Young People's Bible Dictionary
by Barbara Smith (Philadelphia: Westminster, 1965)
Philip. One of the twelve disciples* of Jesus, from the town of Bethsaida. Mark 3:18; John 1:43-46; 6:5-7; 12:20-22;14:8-9.
Philip the evangelist. One of the men chosen to serve tables in the first church in Jerusalem; later a traveling preacher. Acts 6:5; chs. 8; 21:8.
Harper’s Bible Dictionary
edited by Paul J. Achtemier (San Francisco: Harper and Row, 1985)
You are strongly recommended to add to your library the excellent revised edition of Harper's Bible Dictionary titled, The Harper Collins Bible Dictionary, Revised Edition, edited by Paul J. Achtemeier, with the Society of Biblical Literature (NY: Harper Collins, 1996). It is currently the best one-volume Bible dictionary in English, and it is available at Border's Books, Christian Science Reading Rooms, http://www.borders.com, or http://www.christianbook.com.
Philip, a name borne by important people in 1 and 2 Macc. and the nt.
1 Philip II, king of Macedonia (359-336 b.c.) and father of Alexander the Great (1 Macc. 1:1; 6:2).
2 Philip V, king of Macedonia (220-179 b.c.), mentioned in 1 Macc. 8:5.
3 Philip, governor of Jerusalem, appointed by Antiochus Epiphanes ca. 179 b.c. (2 Macc. 5:22; 6:11; 8:8).
4 Philip, a close associate and foster brother of Antiochus Epiphanes (1 Macc. 6:14-15; 2 Macc. 9:29).
5 Philip, mentioned in Matt. 14:3 and Mark 6:17 (cf. Luke 3:19) as the ‘brother’ of Herod (Antipas) and first husband of Herodias; perhaps Herod (Philip), son of Herod the Great and Mariamne II and half-brother of Antipas.
6 Philip the Tetrarch, son of Herod the Great and Cleopatra of Jerusalem, not to be confused with 5. According to the historian Josephus, he was granted rule over a portion of his father’s kingdom following the latter’s death in 4 b.c. His rule over this non-Jewish territory, stretching from the Sea of Galilee north and east toward Damascus, was apparently a benevolent and prosperous one. He built Caesarea Philippi, named in honor of the emperor (and himself), and rebuilt the city of Bethsaida on the Sea of Galilee. He died ca. a.d. 33-34, and his territory became part of the Roman province of Syria.
7 Philip the Apostle, one of the Twelve* whose name appears in the four apostolic lists (Matt. 10:3; Mark 3:18; Luke 6:14; Acts 1:13). John’s Gospel contains most of the references to Philip. According to John 1:43-51, Philip was from Bethsaida in Galilee, the home also of Andrew and Peter.
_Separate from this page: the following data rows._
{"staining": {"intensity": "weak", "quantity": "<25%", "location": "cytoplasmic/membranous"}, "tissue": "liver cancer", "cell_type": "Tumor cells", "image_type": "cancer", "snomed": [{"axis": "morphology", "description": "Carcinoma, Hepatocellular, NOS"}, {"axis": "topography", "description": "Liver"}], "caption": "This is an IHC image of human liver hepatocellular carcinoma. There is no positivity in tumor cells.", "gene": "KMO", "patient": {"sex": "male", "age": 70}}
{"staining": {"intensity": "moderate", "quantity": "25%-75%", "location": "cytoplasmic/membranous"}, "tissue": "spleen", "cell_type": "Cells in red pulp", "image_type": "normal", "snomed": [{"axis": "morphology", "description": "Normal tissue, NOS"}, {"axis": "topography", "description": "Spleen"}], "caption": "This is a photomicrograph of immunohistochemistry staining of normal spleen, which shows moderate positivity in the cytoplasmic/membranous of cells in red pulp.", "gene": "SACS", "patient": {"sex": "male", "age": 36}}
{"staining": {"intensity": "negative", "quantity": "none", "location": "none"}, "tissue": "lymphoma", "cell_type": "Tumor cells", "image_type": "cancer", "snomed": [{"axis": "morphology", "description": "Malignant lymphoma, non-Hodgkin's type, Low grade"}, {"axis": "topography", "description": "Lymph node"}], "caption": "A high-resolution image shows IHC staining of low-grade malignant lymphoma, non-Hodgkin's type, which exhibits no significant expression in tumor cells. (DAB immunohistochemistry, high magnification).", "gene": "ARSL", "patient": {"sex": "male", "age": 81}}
When called by Jesus, Philip sought out a skeptical Nathanael, who also responded to Jesus’ messianic identity. Philip’s pragmatism is perhaps suggested in his response to Jesus’ direct question concerning feeding the multitude: he observed that it would take a large amount of money to feed so many (John 6:1-14). Later, it was Philip whom Greeks approached with their request to meet Jesus (John 12:20-22). How much can be made of Philip’s association with Gentiles in this episode is not clear. In John 14:8-11, it is Philip who said to Jesus, ‘Lord, show us the Father, and we shall be satisfied.’ Philip appeared with the other apostles in Jerusalem after Jesus’ ascension (Acts 1:13). Later tradition surrounding his activities is legendary and uncertain. The Gnostic Gospel of Philip is attributed to Philip, and the Acts of Philip purports to recount his activities.
8 Philip the Evangelist, not to be confused with 7. This Philip first appears in the nt when he is appointed (along with Stephen and others) to supervise the daily distribution of food to the widows following the dispute between the ‘Hellenists’ and the ‘Hebrews’ (Acts 6:1-6). Later, Philip carried the gospel to Samaria (Acts 8:5-13), and he subsequently baptized the Ethiopian eunuch (Acts 8:26-39). For the author of Acts, this latter is the first of three conversion stories (with Saul/Paul in 9:1-19 and Cornelius in chap. 10) that demonstrate God’s role in originating the mission to the Gentiles. The final nt reference to Philip is in Acts 21:8-9, where he and his four unmarried daughters, residing in Caesarea, are visited by Paul on his way to Jerusalem.